Custom rasa component returning string to the next component

I am trying to create a rasa chatbot where I want to add a custom component for spell checking. In this component, I will receive the message text, then do spelling correction and then return the corrected string for tokenization. What should I write in provides = [] to return a text to the next component?

Hi @tonysinghmss. Do you want to correct the entire input message before it’s tokenised? In that case the custom component implementation would be a bit simpler. I quickly put together an example with autocorrect:

from rasa.nlu.components import Component
import typing
from typing import Any, Optional, Text, Dict

if typing.TYPE_CHECKING:
    from rasa.nlu.model import Metadata


class SpellChecker(Component):
    """A new component"""

    # Defines what attributes the pipeline component will
    # provide when called.
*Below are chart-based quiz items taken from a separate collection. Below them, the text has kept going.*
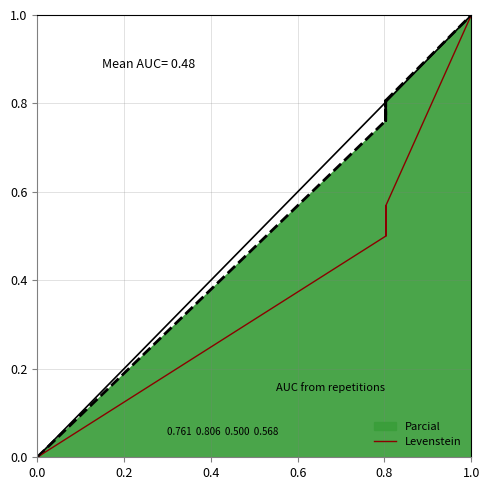

Which category has the highest value across all series?

1.0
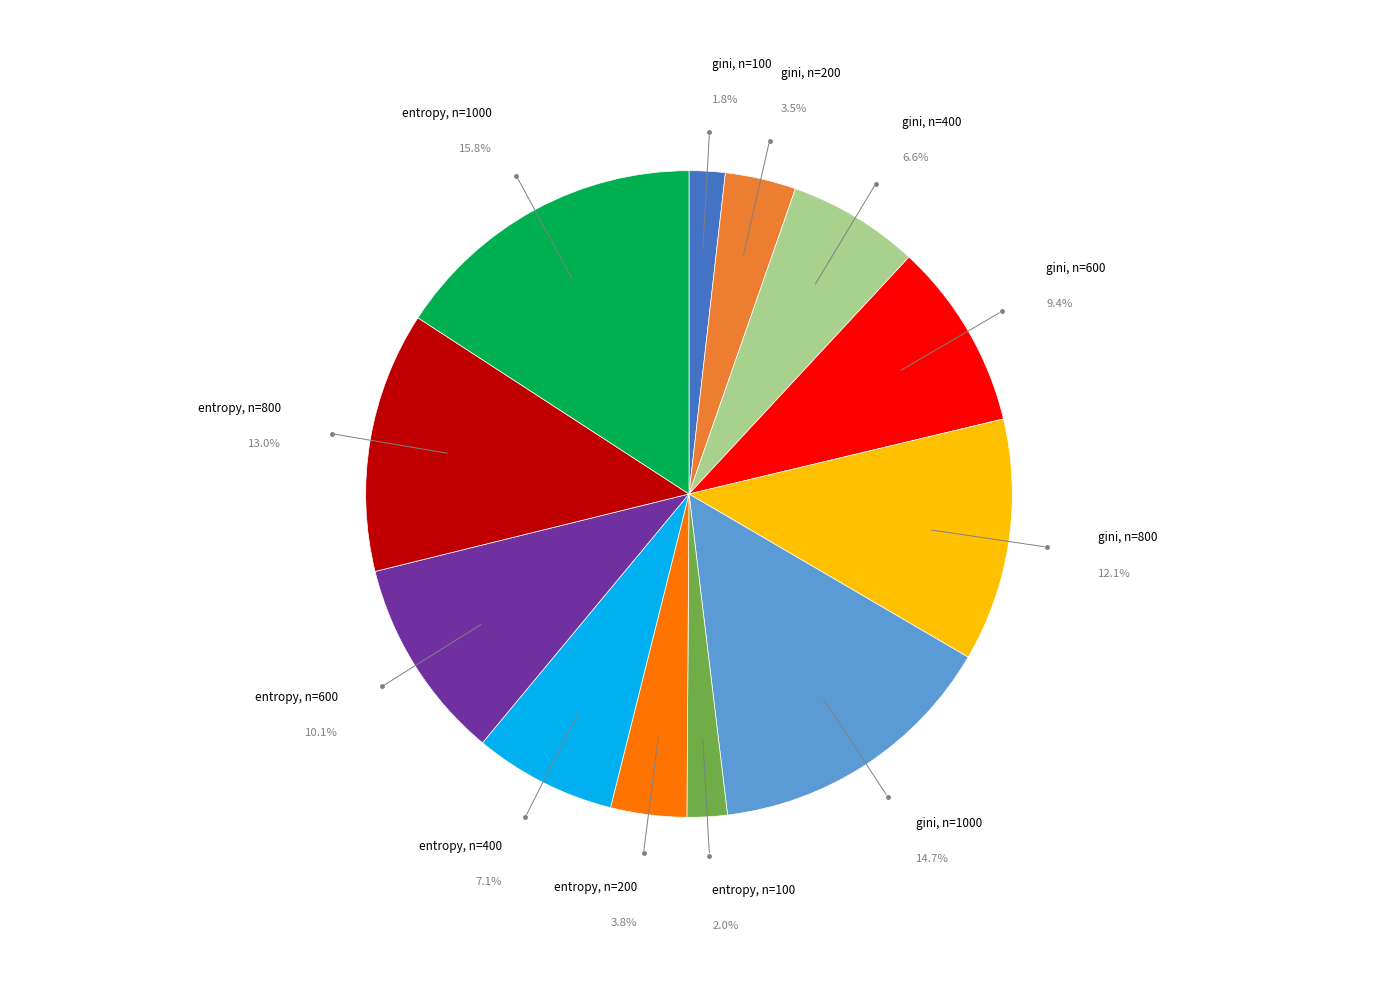

Does any single category account for the majority?

No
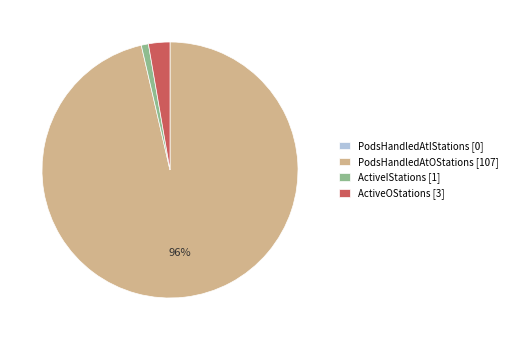

What percentage is the ActiveOStations slice, to the nearest percent?

3%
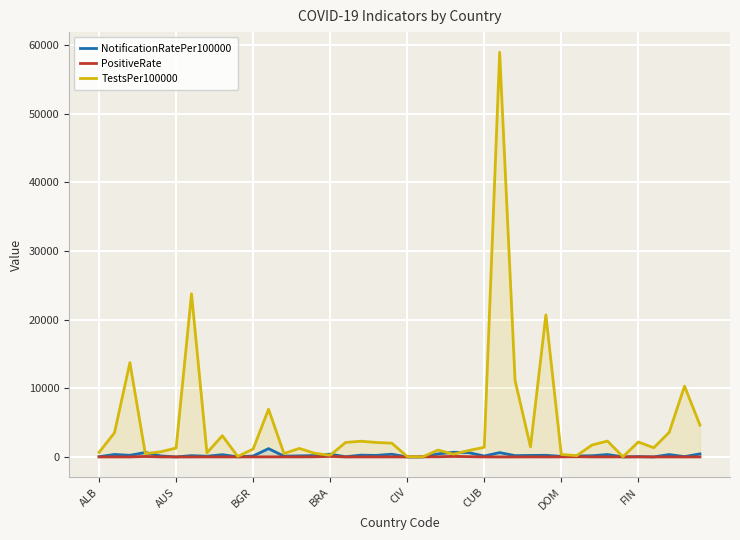

Which series has the largest range (max minus min)?

TestsPer100000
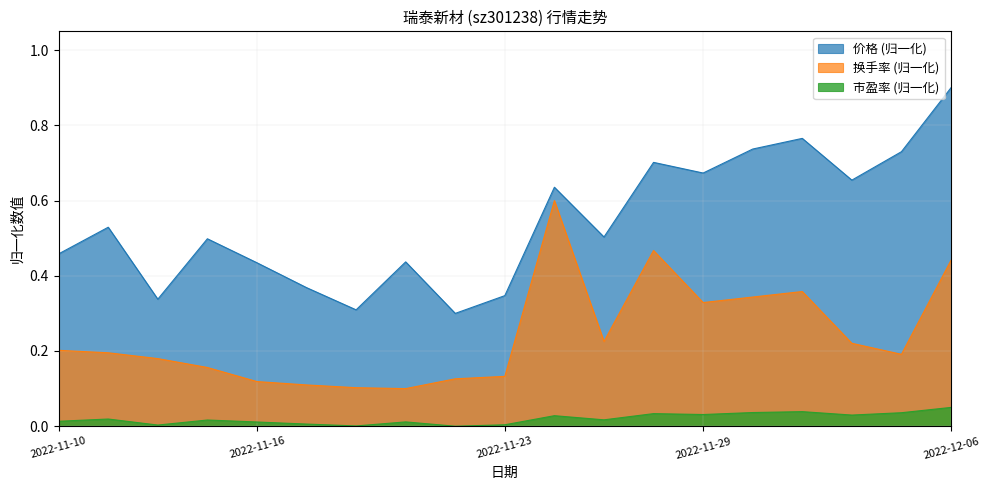

True or false: 价格 and 换手率 cross at least once.

False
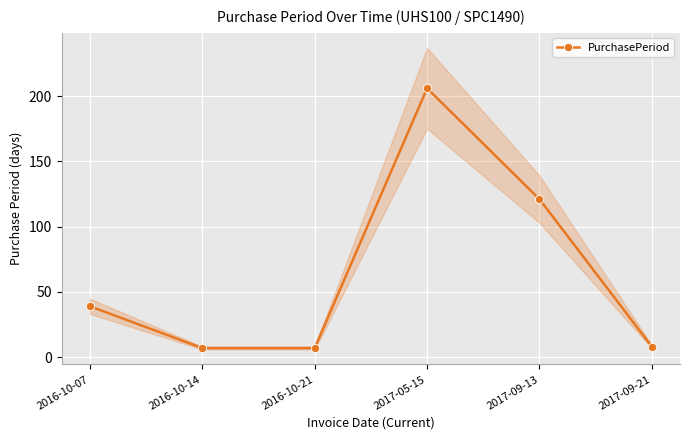

What is the change in value from 2016-10-07 to 2016-10-14?

-32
The listed attributes
    # should be set by the component on the message object
    # during test and train, e.g.
    # ```message.set("entities", [...])```
    provides = ['text'] #set as text but shouldn't really have much influence on the component

    # Which attributes on a message are required by this
    # component. e.g. if requires contains "tokens", than a
    # previous component in the pipeline needs to have "tokens"
    # within the above described `provides` property.
    requires = []

    # Defines the default configuration parameters of a component
    # these values can be overwritten in the pipeline configuration
    # of the model. The component should choose sensible defaults
    # and should be able to create reasonable results with the defaults.
    defaults = {}

    # Defines what language(s) this component can handle.
    # This attribute is designed for instance method: `can_handle_language`.
    # Default value is None which means it can handle all languages.
    # This is an important feature for backwards compatibility of components.
    language_list = None

    def __init__(self, component_config=None):
        super(SpellChecker, self).__init__(component_config)

    def train(self, training_data, cfg, **kwargs):
        """Train this component.

        This is the components chance to train itself provided
        with the training data. The component can rely on
        any context attribute to be present, that gets created
        by a call to :meth:`components.Component.pipeline_init`
        of ANY component and
        on any context attributes created by a call to
        :meth:`components.Component.train`
        of components previous to this one."""
        pass

    def process(self, message, **kwargs):
        """Process an incoming message.

        This is the components chance to process an incoming
        message. The component can rely on
        any context attribute to be present, that gets created
        by a call to :meth:`components.Component.pipeline_init`
        of ANY component and
        on any context attributes created by a call to
        :meth:`components.Component.process`
        of components previous to this one."""
        from autocorrect import spell

        mesg = message.text #get original message
        text = spell(mesg) #correct the message with autocorrect
        message.text = text #set the corrected message as the message for the next components to process


    def persist(self, file_name: Text, model_dir: Text) -> Optional[Dict[Text, Any]]:
        """Persist this component to disk for future loading."""

        pass

    @classmethod
    def load(
        cls,
        meta: Dict[Text, Any],
        model_dir: Optional[Text] = None,
        model_metadata: Optional["Metadata"] = None,
        cached_component: Optional["Component"] = None,
        **kwargs: Any
    ) -> "Component":
        """Load this component from file."""

        if cached_component:
            return cached_component
        else:
            return cls(meta)

In my pipeline configuration this component then comes first. For example:

language: en
pipeline:
- name: spellcheck.SpellChecker
- name: "WhitespaceTokenizer"
- name: "RegexFeaturizer"
- name: "CRFEntityExtractor"
- name: "EntitySynonymMapper"
- name: "CountVectorsFeaturizer"
- name: "EmbeddingIntentClassifier"
  intent_tokenization_flag: true
  intent_split_symbol: "+"

I hope it helps. Let me know if you have any issues with the implementation

1 Like

Thanks @Juste Can I get the list of all possible values that can be used in provides list and required list. It will give me and others clarity on what to use and when to use. You might update this in your documentation as well.

Hi Juste, could you tell me how to load the Python module autocorrect when use Docker?